It’s that time of year when the Norse gods and goddesses gather in Poulsbo, Washington to celebrate Viking Fest. When Chad and I heard there was a festival called Viking Fest, we knew we had to check it out.
Along with our friend William, we traveled over to the Kitsap Peninsula (via the ferry to Bainbridge Island)
driving north and then west to the town of Poulsbo. Poulsbo is a gem of the PacWest – a truly Scandinavian town nestled on the banks of Liberty Bay.
Poulsbo is so Scandinavian, the town’s annual events include things like “The Sons of Norway Annual Lutefisk Feed,” “Julefest,” and of course “Viking Fest.”
Viking Fest, according to the Poulsbo Chamber of Commerce, is designed to “celebrate Poulsbo’s Proud Norwegian Heritage.” Why not? Even though I’m of Danish descent, I figured…close enough, right?
Viking Fest is a 3 day extravaganza Friday – Sunday.
The year we first experienced Viking Fest, we arrived in town and the first person we saw was this awesome Viking, hanging out at the local pub.
It turns out he was a character in the Viking Fest Murder Mystery, which was solved that day by one of the Viking Fest visitors. This Viking definitely won “best costume,” in my opinion.
We headed over to Liberty Bay to view the Viking Fest Stand Up Paddleboard Races. (I’m sure there were SUPs in Viking times, right?)
I was really hoping the contestant paddlers would be wearing Viking hats, but unfortunately no one got that memo. Still it was fun to cheer on the paddlers as they raced around the bay.
We then explored the Viking Village which was set up in the American Legion Waterfront Park. There were Viking tents, antique artifacts such as swords, pelts, gristmills (also known as “Norse Wheels”), and other items of everyday Viking life as it would have been in 1500 A.D.
At the Village, people in Viking costumes were on hand to explain the collections and they let us try grinding grain in the gristmill.
There were food booths featuring local cuisines (most of which were not very Norwegian, but they satisfied the hungry crowd).
There was a nice carnival area with games and rides – complete with our favorite death-defying ride The Zipper.
We had just eaten some Vikiing Donuts (seriously large glazed donuts from the local Scandinavian bakery, Sluys’ Bakery),
so we didn’t want to risk a ride on the Zipper, but we enjoyed watching others on the ride as they screamed and hollered in sheer glee/terror.
We returned to the American Legion Waterfront Park for more Viking fun – a Donut-Eating Contest sponsored by none other than Sluys’ Bakery.

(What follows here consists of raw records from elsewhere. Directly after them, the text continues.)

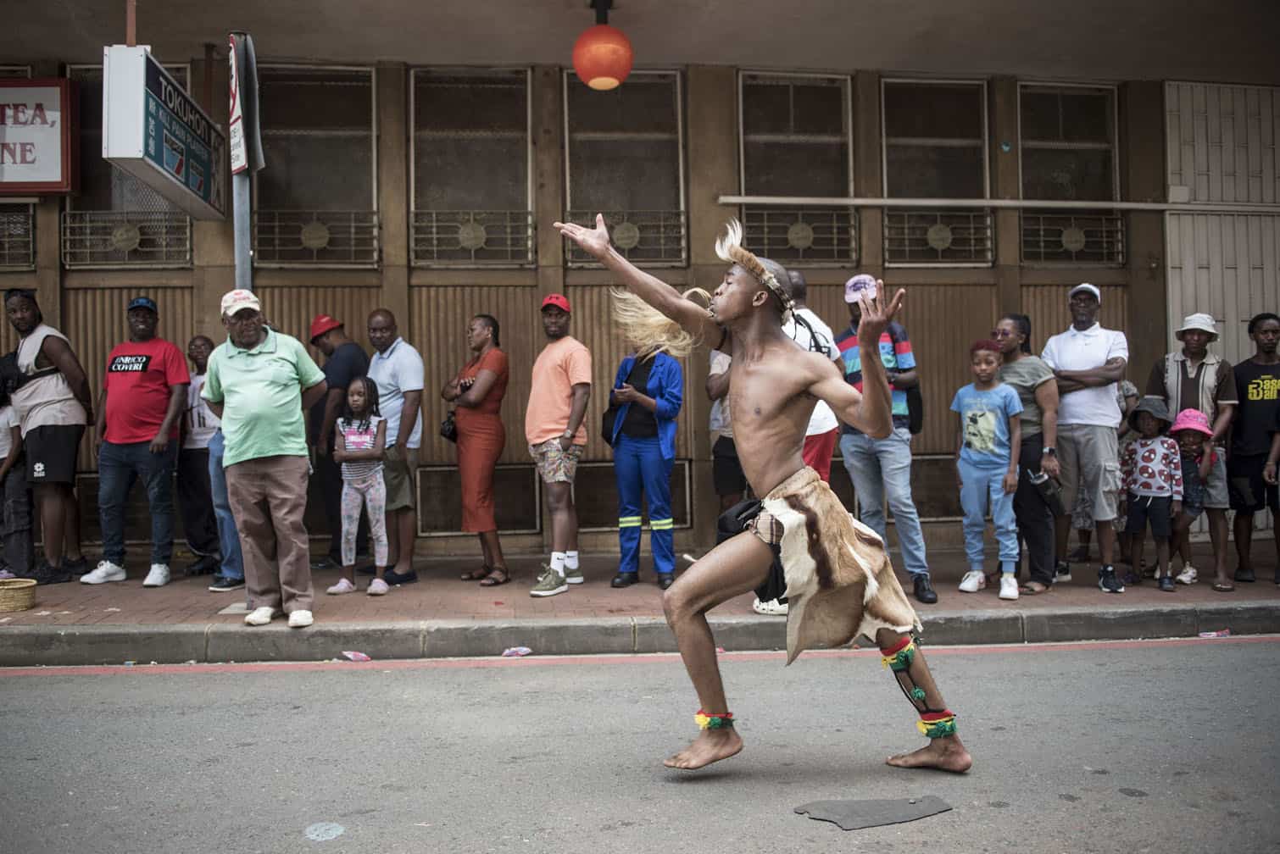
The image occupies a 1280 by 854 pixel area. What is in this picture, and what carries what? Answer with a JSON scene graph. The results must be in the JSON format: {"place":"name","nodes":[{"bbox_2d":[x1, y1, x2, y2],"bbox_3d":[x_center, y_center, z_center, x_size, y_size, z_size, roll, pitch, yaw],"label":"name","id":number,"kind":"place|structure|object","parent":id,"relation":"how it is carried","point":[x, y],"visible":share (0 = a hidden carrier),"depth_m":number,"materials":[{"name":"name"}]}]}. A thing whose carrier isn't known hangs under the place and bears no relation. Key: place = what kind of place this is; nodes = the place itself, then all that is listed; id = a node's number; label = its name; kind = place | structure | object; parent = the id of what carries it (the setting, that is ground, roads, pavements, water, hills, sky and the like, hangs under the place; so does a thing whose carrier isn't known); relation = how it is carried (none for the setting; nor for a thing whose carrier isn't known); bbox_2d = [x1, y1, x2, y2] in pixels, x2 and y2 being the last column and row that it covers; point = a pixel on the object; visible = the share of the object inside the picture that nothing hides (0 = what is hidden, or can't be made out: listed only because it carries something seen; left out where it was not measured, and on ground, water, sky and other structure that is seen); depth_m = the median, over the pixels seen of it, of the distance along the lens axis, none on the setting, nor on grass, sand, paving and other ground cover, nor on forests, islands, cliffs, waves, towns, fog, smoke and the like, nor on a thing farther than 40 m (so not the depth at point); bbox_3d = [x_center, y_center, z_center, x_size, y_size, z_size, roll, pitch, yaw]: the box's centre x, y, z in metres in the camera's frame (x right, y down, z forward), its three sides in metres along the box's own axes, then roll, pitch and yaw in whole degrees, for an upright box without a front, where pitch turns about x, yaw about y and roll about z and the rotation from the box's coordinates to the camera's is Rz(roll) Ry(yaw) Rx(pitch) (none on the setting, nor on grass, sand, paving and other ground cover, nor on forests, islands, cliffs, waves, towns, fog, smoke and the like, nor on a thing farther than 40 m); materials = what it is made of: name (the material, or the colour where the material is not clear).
{"place":"outdoors","nodes":[
{"label":"outdoors","id":0,"kind":"place"},
{"bbox_2d":[0,605,1278,667],"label":"curb","id":1,"kind":"structure","parent":0,"point":[987,621],"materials":[{"name":"grey concrete"}]},
{"bbox_2d":[0,0,1279,574],"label":"building","id":2,"kind":"structure","parent":0,"point":[712,208],"depth_m":9.31,"materials":[{"name":"brown paint"}]},
{"bbox_2d":[0,201,36,268],"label":"window","id":3,"kind":"structure","parent":2,"relation":"in","point":[30,253],"depth_m":8.69,"materials":[{"name":"black"}]},
{"bbox_2d":[0,75,78,194],"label":"sign","id":4,"kind":"object","parent":2,"relation":"attached to","point":[48,170],"visible":0.99,"depth_m":8.17,"materials":[{"name":"red"}]},
{"bbox_2d":[63,58,193,266],"bbox_3d":[-3.832,-1.981,8.756,0.953,1.691,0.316,-1,0,-6],"label":"window","id":5,"kind":"structure","parent":2,"relation":"in","point":[129,260],"depth_m":8.74,"materials":[{"name":"glass"}]},
{"bbox_2d":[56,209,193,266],"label":"window grille","id":6,"kind":"object","parent":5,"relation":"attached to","point":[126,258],"visible":0.72,"depth_m":8.80,"materials":[{"name":"metal"}]},
{"bbox_2d":[254,64,379,267],"bbox_3d":[-2.570,-2.058,9.119,1.111,1.763,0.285,-1,0,-6],"label":"window","id":7,"kind":"structure","parent":2,"relation":"in","point":[369,102],"depth_m":9.14,"materials":[{"name":"glass"}]},
{"bbox_2d":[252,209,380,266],"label":"window grille","id":8,"kind":"object","parent":7,"relation":"attached to","point":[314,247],"visible":0.75,"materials":[{"name":"metal"}]},
{"bbox_2d":[408,66,534,266],"bbox_3d":[-1.355,-2.081,9.247,1.123,1.758,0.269,-1,0,-6],"label":"window","id":9,"kind":"structure","parent":2,"relation":"in","point":[417,142],"depth_m":9.28,"materials":[{"name":"glass"}]},
{"bbox_2d":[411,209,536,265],"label":"window railing","id":10,"kind":"object","parent":9,"relation":"attached to","point":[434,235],"visible":0.82,"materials":[{"name":"metal"}]},
{"bbox_2d":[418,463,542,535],"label":"vent grille","id":11,"kind":"structure","parent":2,"relation":"in","point":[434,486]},
{"bbox_2d":[572,4,633,89],"bbox_3d":[-0.236,-2.443,7.276,0.401,0.681,0.417,-1,0,-6],"label":"red lantern","id":12,"kind":"object","parent":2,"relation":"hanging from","point":[597,53],"visible":0.99,"depth_m":7.14,"materials":[{"name":"red"}]},
{"bbox_2d":[560,67,687,266],"bbox_3d":[-0.157,-2.129,9.441,1.178,1.782,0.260,-1,0,-6],"label":"window","id":13,"kind":"structure","parent":2,"relation":"in","point":[575,205],"depth_m":9.48,"materials":[{"name":"glass"}]},
{"bbox_2d":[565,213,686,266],"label":"window grille","id":14,"kind":"object","parent":13,"relation":"attached to","point":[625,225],"visible":0.61,"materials":[{"name":"metal"}]},
{"bbox_2d":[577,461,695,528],"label":"vent grille","id":15,"kind":"structure","parent":2,"relation":"in","point":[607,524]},
{"bbox_2d":[735,71,858,266],"bbox_3d":[1.263,-2.099,9.415,1.169,1.721,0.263,-1,0,-6],"label":"window","id":16,"kind":"structure","parent":2,"relation":"in","point":[782,142],"depth_m":9.45,"materials":[{"name":"glass"}]},
{"bbox_2d":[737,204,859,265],"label":"window grille","id":17,"kind":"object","parent":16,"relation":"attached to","point":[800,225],"visible":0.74,"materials":[{"name":"brown metal"}]},
{"bbox_2d":[878,74,995,266],"bbox_3d":[2.430,-2.092,9.532,1.117,1.699,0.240,-1,0,-6],"label":"window","id":18,"kind":"structure","parent":2,"relation":"in","point":[915,145],"depth_m":9.57,"materials":[{"name":"glass"}]},
{"bbox_2d":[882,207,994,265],"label":"window grille","id":19,"kind":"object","parent":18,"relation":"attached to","point":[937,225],"visible":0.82,"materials":[{"name":"brown metal"}]},
{"bbox_2d":[709,195,1279,212],"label":"metal rail","id":20,"kind":"object","parent":2,"relation":"attached to","point":[732,200],"visible":0.98,"depth_m":9.03,"materials":[{"name":"white metal"}]},
{"bbox_2d":[1015,82,1124,265],"bbox_3d":[3.545,-2.101,9.593,1.029,1.640,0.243,-1,0,-6],"label":"window","id":21,"kind":"structure","parent":2,"relation":"in","point":[1063,125],"depth_m":9.63,"materials":[{"name":"glass"}]},
{"bbox_2d":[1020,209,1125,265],"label":"window grille","id":22,"kind":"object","parent":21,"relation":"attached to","point":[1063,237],"visible":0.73,"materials":[{"name":"brown metal"}]},
{"bbox_2d":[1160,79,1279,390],"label":"metal door","id":23,"kind":"structure","parent":2,"relation":"in","point":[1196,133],"depth_m":9.56,"materials":[{"name":"grey metal"}]},
{"bbox_2d":[0,539,1279,633],"label":"pavement","id":24,"kind":"structure","parent":0,"point":[51,609],"materials":[{"name":"brown brick"}]},
{"bbox_2d":[0,364,33,580],"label":"person","id":25,"kind":"object","parent":24,"relation":"on","point":[3,444],"visible":0.81,"depth_m":7.92},
{"bbox_2d":[0,577,37,612],"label":"wicker basket","id":26,"kind":"object","parent":24,"relation":"on","point":[28,584],"visible":0.98,"depth_m":6.76,"materials":[{"name":"beige wicker"}]},
{"bbox_2d":[3,285,94,583],"bbox_3d":[-4.141,0.056,7.947,0.663,2.022,0.669,0,0,15],"label":"man","id":27,"kind":"object","parent":24,"relation":"on","point":[66,449],"visible":0.98,"depth_m":7.82},
{"bbox_2d":[80,297,189,588],"bbox_3d":[-3.459,0.081,7.941,0.662,1.963,0.630,0,0,13],"label":"man","id":28,"kind":"object","parent":24,"relation":"on","point":[143,397],"visible":0.98,"depth_m":7.81},
{"bbox_2d":[175,333,222,579],"bbox_3d":[-3.138,0.218,8.299,0.587,1.676,0.596,0,0,4],"label":"man","id":29,"kind":"object","parent":24,"relation":"on","point":[194,354],"visible":0.61,"depth_m":8.18},
{"bbox_2d":[205,397,245,590],"bbox_3d":[-2.594,0.191,7.694,0.623,1.796,0.627,0,0,24],"label":"person","id":30,"kind":"object","parent":24,"relation":"on","point":[214,467],"visible":0.21,"depth_m":7.51},
{"bbox_2d":[228,32,252,299],"bbox_3d":[-2.406,-0.841,6.940,0.211,3.116,0.405,-1,0,-6],"label":"sign pole","id":31,"kind":"object","parent":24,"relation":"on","point":[236,247],"visible":0.46,"depth_m":6.91,"materials":[{"name":"grey metal"}]},
{"bbox_2d":[101,44,224,218],"bbox_3d":[-2.572,-1.594,6.361,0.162,0.644,1.561,-1,0,-6],"label":"sign","id":32,"kind":"object","parent":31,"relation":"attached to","point":[179,170],"visible":0.95,"depth_m":6.00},
{"bbox_2d":[228,32,263,177],"bbox_3d":[-2.307,-1.862,6.697,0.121,0.819,0.544,-1,0,-6],"label":"traffic sign","id":33,"kind":"object","parent":31,"relation":"attached to","point":[239,160],"visible":0.86,"depth_m":6.61,"materials":[{"name":"white metal"}]},
{"bbox_2d":[205,287,330,628],"bbox_3d":[-2.095,0.155,6.505,0.811,1.846,0.612,0,0,39],"label":"man","id":34,"kind":"object","parent":24,"relation":"on","point":[266,449],"visible":0.99,"depth_m":6.32},
{"bbox_2d":[305,313,367,569],"bbox_3d":[-2.271,0.069,8.526,0.619,1.878,0.566,0,0,37],"label":"man","id":35,"kind":"object","parent":24,"relation":"on","point":[347,359],"visible":0.83,"depth_m":8.32},
{"bbox_2d":[328,377,389,597],"bbox_3d":[-1.810,0.413,7.462,0.373,1.393,0.425,-1,0,-6],"label":"girl","id":36,"kind":"object","parent":24,"relation":"on","point":[359,402],"visible":0.99,"depth_m":7.40},
{"bbox_2d":[366,306,424,589],"bbox_3d":[-1.708,0.134,7.864,0.650,1.859,0.522,0,0,43],"label":"man","id":37,"kind":"object","parent":24,"relation":"on","point":[381,312],"visible":0.88,"depth_m":7.67},
{"bbox_2d":[441,312,511,587],"bbox_3d":[-1.107,0.160,7.917,0.479,1.841,0.677,-1,0,-21],"label":"woman","id":38,"kind":"object","parent":24,"relation":"on","point":[486,386],"visible":0.98,"depth_m":7.74},
{"bbox_2d":[439,411,458,442],"bbox_3d":[-1.260,-0.007,7.771,0.169,0.216,0.256,-1,0,-6],"label":"handbag","id":39,"kind":"object","parent":38,"relation":"hanging from","point":[452,431],"visible":0.59,"depth_m":7.70,"materials":[{"name":"black leather"}]},
{"bbox_2d":[523,293,590,598],"bbox_3d":[-0.565,0.092,7.512,0.521,1.958,0.606,0,0,22],"label":"man","id":40,"kind":"object","parent":24,"relation":"on","point":[547,370],"visible":0.98,"depth_m":7.38},
{"bbox_2d":[606,335,684,590],"bbox_3d":[0.048,0.120,7.505,0.578,1.854,0.675,0,0,27],"label":"woman","id":41,"kind":"object","parent":24,"relation":"on","point":[635,449],"visible":0.86,"depth_m":7.36},
{"bbox_2d":[600,396,623,445],"bbox_3d":[-0.163,-0.042,7.484,0.194,0.327,0.296,-1,0,-6],"label":"shoulder bag","id":42,"kind":"object","parent":41,"relation":"hanging from","point":[609,431],"visible":0.5,"depth_m":7.42,"materials":[{"name":"black leather"}]},
{"bbox_2d":[706,342,744,511],"bbox_3d":[0.697,0.011,7.832,0.592,1.880,0.635,-1,0,-6],"label":"person","id":43,"kind":"object","parent":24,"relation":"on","point":[717,474],"visible":0.32,"depth_m":7.75},
{"bbox_2d":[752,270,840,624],"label":"man","id":44,"kind":"object","parent":24,"relation":"on","point":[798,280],"visible":0.19,"depth_m":6.33},
{"bbox_2d":[837,274,936,609],"bbox_3d":[1.435,0.047,6.848,0.547,1.969,0.630,-1,0,-29],"label":"man","id":45,"kind":"object","parent":24,"relation":"on","point":[850,354],"visible":0.78,"depth_m":6.70},
{"bbox_2d":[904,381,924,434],"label":"shoulder bag","id":46,"kind":"object","parent":45,"relation":"on","point":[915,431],"visible":0.31,"depth_m":6.97,"materials":[{"name":"black fabric"}]},
{"bbox_2d":[951,334,1023,601],"bbox_3d":[2.182,0.264,7.294,0.448,1.623,0.453,-1,0,-41],"label":"child","id":47,"kind":"object","parent":24,"relation":"on","point":[990,417],"visible":0.99,"depth_m":7.20},
{"bbox_2d":[993,311,1060,596],"bbox_3d":[2.460,0.170,7.343,0.486,1.708,0.600,-1,0,-6],"label":"woman","id":48,"kind":"object","parent":24,"relation":"on","point":[1021,332],"visible":0.74,"depth_m":7.19},
{"bbox_2d":[1028,467,1065,513],"bbox_3d":[2.526,0.394,7.158,0.219,0.257,0.174,-1,0,-6],"label":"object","id":49,"kind":"object","parent":48,"relation":"in","point":[1043,484],"visible":0.93,"depth_m":7.10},
{"bbox_2d":[1042,281,1129,594],"bbox_3d":[2.946,0.023,7.604,0.588,2.042,0.681,0,0,34],"label":"man","id":50,"kind":"object","parent":24,"relation":"on","point":[1083,352],"visible":0.98,"depth_m":7.42},
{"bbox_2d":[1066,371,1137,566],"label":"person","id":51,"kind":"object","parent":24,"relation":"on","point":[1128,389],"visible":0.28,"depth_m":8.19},
{"bbox_2d":[1118,396,1184,592],"bbox_3d":[3.396,0.453,7.641,0.396,1.236,0.432,-1,0,-6],"label":"child","id":52,"kind":"object","parent":24,"relation":"on","point":[1138,447],"visible":0.96,"depth_m":7.56},
{"bbox_2d":[1147,310,1237,589],"bbox_3d":[3.725,0.128,7.745,0.532,1.786,0.651,0,0,30],"label":"man","id":53,"kind":"object","parent":24,"relation":"on","point":[1205,380],"visible":0.71,"depth_m":7.59},
{"bbox_2d":[1167,405,1219,590],"bbox_3d":[3.713,0.478,7.804,0.427,1.187,0.436,-1,0,-6],"label":"child","id":54,"kind":"object","parent":24,"relation":"on","point":[1191,442],"visible":0.67,"depth_m":7.73},
{"bbox_2d":[1227,311,1279,584],"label":"man","id":55,"kind":"object","parent":24,"relation":"on","point":[1263,389],"visible":0.98,"depth_m":7.72},
{"bbox_2d":[0,638,1279,853],"label":"road","id":56,"kind":"structure","parent":0,"point":[43,686],"materials":[{"name":"grey asphalt"}]},
{"bbox_2d":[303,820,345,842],"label":"road patch","id":57,"kind":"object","parent":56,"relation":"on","point":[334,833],"visible":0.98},
{"bbox_2d":[340,650,371,661],"bbox_3d":[-1.462,1.178,5.923,0.175,0.053,0.116,0,0,15],"label":"litter","id":58,"kind":"object","parent":56,"relation":"on","point":[352,656],"visible":0.96,"depth_m":5.89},
{"bbox_2d":[501,646,532,656],"bbox_3d":[-0.639,1.165,5.961,0.168,0.052,0.112,-1,0,-6],"label":"litter","id":59,"kind":"object","parent":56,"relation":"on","point":[507,653],"visible":0.98,"depth_m":5.94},
{"bbox_2d":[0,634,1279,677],"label":"road line","id":60,"kind":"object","parent":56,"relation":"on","point":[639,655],"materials":[{"name":"red paint"}]},
{"bbox_2d":[550,204,972,783],"bbox_3d":[0.420,0.242,4.145,1.054,1.920,1.334,-1,0,-6],"label":"man","id":61,"kind":"object","parent":56,"relation":"on","point":[614,258],"visible":0.96,"depth_m":3.94},
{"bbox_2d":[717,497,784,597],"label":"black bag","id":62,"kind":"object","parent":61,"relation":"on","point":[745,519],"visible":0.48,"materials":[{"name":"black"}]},
{"bbox_2d":[877,636,917,668],"bbox_3d":[0.914,0.812,4.077,0.139,0.110,0.129,-1,0,-6],"label":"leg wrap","id":63,"kind":"object","parent":61,"relation":"on","point":[903,646],"visible":0.76,"depth_m":4.03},
{"bbox_2d":[793,795,952,830],"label":"road patch","id":64,"kind":"object","parent":56,"relation":"on","point":[898,815],"visible":0.97,"depth_m":3.54,"materials":[{"name":"grey"}]},
{"bbox_2d":[1197,628,1231,638],"bbox_3d":[3.183,1.147,6.371,0.192,0.047,0.102,-1,0,-6],"label":"litter","id":65,"kind":"object","parent":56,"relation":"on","point":[1216,633],"visible":0.95,"depth_m":6.35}
]}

The crowds lined up to watch people of all ages try to consume as many donuts as possible in a 2-minute time frame. Actually, there were so many contestants, that Viking Fest held heats of different age ranges for this contest. Having only witnessed food-eating contests on television, the live event was fascinating to watch.
The Donut Eating Contest was followed by the Kupcake Krigen (Cupcake War). Many people (ourselves included) were hoping this meant a bunch of Vikings throwing cupcakes at each other in a massive food fight. Sadly, this was not the case. The “Cupcake War” was a cupcake decorating contest.

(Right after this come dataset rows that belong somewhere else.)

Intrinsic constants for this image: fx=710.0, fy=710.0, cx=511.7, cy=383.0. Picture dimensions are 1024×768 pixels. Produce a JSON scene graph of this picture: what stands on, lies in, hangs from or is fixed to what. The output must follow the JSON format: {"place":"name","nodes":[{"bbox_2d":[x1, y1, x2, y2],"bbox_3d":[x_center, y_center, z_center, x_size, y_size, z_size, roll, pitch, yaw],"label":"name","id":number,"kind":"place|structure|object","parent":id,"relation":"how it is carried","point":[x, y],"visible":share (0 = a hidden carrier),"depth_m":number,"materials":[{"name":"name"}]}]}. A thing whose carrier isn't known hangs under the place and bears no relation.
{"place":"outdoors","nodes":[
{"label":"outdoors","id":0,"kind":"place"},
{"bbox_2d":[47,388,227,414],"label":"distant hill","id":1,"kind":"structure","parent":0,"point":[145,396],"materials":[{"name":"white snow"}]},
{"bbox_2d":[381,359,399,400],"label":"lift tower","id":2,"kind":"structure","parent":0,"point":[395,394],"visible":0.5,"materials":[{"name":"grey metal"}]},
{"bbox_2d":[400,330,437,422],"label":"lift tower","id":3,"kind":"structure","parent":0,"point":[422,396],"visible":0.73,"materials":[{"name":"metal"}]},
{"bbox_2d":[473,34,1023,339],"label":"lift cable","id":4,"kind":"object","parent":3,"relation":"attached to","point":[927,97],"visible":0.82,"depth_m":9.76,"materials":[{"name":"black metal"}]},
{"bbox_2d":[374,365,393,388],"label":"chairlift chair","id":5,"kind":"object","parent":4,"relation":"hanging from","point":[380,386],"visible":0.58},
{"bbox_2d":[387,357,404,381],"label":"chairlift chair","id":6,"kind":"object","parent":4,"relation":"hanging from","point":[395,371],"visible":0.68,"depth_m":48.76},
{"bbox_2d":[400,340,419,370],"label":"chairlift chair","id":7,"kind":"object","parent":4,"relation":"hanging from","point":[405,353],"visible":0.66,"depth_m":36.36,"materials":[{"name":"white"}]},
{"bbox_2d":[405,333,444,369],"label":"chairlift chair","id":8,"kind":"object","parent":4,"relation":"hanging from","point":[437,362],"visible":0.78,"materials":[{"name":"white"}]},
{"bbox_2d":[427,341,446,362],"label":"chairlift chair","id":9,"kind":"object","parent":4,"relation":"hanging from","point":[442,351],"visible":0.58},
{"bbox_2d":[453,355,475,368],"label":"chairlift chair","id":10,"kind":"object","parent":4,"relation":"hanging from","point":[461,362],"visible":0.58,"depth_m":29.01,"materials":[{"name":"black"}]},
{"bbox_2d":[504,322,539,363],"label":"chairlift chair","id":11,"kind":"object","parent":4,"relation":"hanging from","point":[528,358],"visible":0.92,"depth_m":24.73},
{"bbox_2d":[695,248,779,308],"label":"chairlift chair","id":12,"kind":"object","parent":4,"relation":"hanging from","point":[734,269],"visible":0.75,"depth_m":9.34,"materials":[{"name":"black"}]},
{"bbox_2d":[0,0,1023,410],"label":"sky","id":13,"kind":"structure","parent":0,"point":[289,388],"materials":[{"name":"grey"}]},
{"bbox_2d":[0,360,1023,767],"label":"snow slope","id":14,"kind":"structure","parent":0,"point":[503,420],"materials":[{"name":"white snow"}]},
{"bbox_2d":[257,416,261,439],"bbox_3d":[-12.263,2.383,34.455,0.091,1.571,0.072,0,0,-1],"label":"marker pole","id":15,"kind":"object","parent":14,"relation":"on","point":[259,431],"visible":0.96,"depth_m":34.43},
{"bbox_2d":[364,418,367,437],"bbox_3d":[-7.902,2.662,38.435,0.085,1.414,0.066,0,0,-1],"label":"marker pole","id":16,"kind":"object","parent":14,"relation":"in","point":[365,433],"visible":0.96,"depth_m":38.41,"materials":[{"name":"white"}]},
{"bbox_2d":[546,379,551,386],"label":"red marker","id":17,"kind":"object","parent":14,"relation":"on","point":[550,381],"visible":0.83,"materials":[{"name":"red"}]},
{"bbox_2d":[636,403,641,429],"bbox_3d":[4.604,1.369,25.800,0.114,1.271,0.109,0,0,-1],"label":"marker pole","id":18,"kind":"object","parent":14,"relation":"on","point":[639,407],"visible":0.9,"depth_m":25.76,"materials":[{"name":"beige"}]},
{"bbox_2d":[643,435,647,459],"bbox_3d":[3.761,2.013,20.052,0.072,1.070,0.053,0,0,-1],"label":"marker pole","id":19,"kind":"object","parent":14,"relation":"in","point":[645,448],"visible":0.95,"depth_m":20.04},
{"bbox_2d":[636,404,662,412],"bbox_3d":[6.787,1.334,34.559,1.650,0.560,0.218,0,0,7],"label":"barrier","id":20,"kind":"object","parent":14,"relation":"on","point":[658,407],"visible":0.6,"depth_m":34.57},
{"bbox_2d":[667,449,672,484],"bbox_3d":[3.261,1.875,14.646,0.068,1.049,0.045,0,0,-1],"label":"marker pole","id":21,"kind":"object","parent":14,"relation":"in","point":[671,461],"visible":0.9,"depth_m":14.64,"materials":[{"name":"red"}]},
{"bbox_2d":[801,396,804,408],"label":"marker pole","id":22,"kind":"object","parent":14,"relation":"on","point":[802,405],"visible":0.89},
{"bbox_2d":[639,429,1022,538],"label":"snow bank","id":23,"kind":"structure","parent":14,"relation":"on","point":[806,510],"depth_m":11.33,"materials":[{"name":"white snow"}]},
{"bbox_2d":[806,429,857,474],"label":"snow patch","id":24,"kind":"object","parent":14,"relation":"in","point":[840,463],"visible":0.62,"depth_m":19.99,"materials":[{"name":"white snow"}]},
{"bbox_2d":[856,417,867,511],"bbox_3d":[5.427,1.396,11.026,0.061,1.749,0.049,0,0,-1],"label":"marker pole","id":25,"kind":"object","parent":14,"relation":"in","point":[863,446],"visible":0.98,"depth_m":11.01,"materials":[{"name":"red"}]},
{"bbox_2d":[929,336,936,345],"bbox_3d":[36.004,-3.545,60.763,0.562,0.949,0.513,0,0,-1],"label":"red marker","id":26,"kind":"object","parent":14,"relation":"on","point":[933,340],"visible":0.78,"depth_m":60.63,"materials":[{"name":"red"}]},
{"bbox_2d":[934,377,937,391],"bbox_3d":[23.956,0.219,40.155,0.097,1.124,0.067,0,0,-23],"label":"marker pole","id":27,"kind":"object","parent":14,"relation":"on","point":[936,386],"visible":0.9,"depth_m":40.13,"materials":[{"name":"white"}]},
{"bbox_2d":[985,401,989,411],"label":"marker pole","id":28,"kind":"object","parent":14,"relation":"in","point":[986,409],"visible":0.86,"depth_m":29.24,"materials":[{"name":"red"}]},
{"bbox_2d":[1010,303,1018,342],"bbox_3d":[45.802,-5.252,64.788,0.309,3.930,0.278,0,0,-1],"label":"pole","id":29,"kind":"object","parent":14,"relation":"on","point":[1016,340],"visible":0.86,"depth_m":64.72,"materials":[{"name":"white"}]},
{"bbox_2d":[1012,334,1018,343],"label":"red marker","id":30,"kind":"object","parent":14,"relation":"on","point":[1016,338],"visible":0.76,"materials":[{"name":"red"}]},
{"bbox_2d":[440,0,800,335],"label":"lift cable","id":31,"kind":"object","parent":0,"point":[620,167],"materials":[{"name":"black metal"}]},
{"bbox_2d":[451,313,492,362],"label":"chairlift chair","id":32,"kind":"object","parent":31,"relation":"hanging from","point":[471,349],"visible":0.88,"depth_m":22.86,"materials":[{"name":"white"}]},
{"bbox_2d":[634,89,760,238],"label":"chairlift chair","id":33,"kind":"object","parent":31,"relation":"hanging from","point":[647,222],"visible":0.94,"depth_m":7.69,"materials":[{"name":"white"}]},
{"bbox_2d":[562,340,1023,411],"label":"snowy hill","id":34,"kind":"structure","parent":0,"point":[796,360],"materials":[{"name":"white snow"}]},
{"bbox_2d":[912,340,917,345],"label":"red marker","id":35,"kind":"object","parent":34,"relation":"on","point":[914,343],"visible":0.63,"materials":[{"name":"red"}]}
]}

The creations were lovely and afterwards, we were able to taste them (yum!), but it paled in comparison to the thought of a cake flinging battle.
Thankfully, a Viking from Viking Village saved the day by providing true Viking Wars. He had volunteers from the audience divvy into two teams and then he instructed them in the art of Viking Battle. The team leaders would yell “Advance” and, with Viking shields up and swords drawn, the team would approach the other team. Swordfighting ensued.
The best part was when this Viking handed tennis balls to the audience who then pelted the soldiers as they tried to advance.
After the Viking Wars, the Oyster Eating Contest took place. This was also a spectacle to observe with awe and a bit of nausea as people slurped down dozens of oysters in rapid time. The Oyster Eating Contest was followed by the Lutefisk Eating Contest. These Norwegians like to pound their food, apparently.
It was at this time that we decided to bid Viking Fest adieu. Det var mye moro! or as we say “It was great fun!”
Important Travel Notes:
Dates: This year Viking Fest is May 19, 20, and 21. Typically the festival is held the third weekend in May.
Admission: Free! (You will need to pay for tickets for carnival rides)
To map it: American Legion Park
19265 Front Street NE, Pouslbo, WA 98370
Ya sure ya betcha! Viking Fest is a great time! I’m a genuine “Poulsbohemian” now although I’m from Seattle and I can tell you that our Vikings maraude at other times of the year as well — but not so much as at Vikingfest. We get the occasional naysayer who hates the horned helmets as not historially authentic but I say they’re awesome so who cares if you’re just wearing them to celebrate!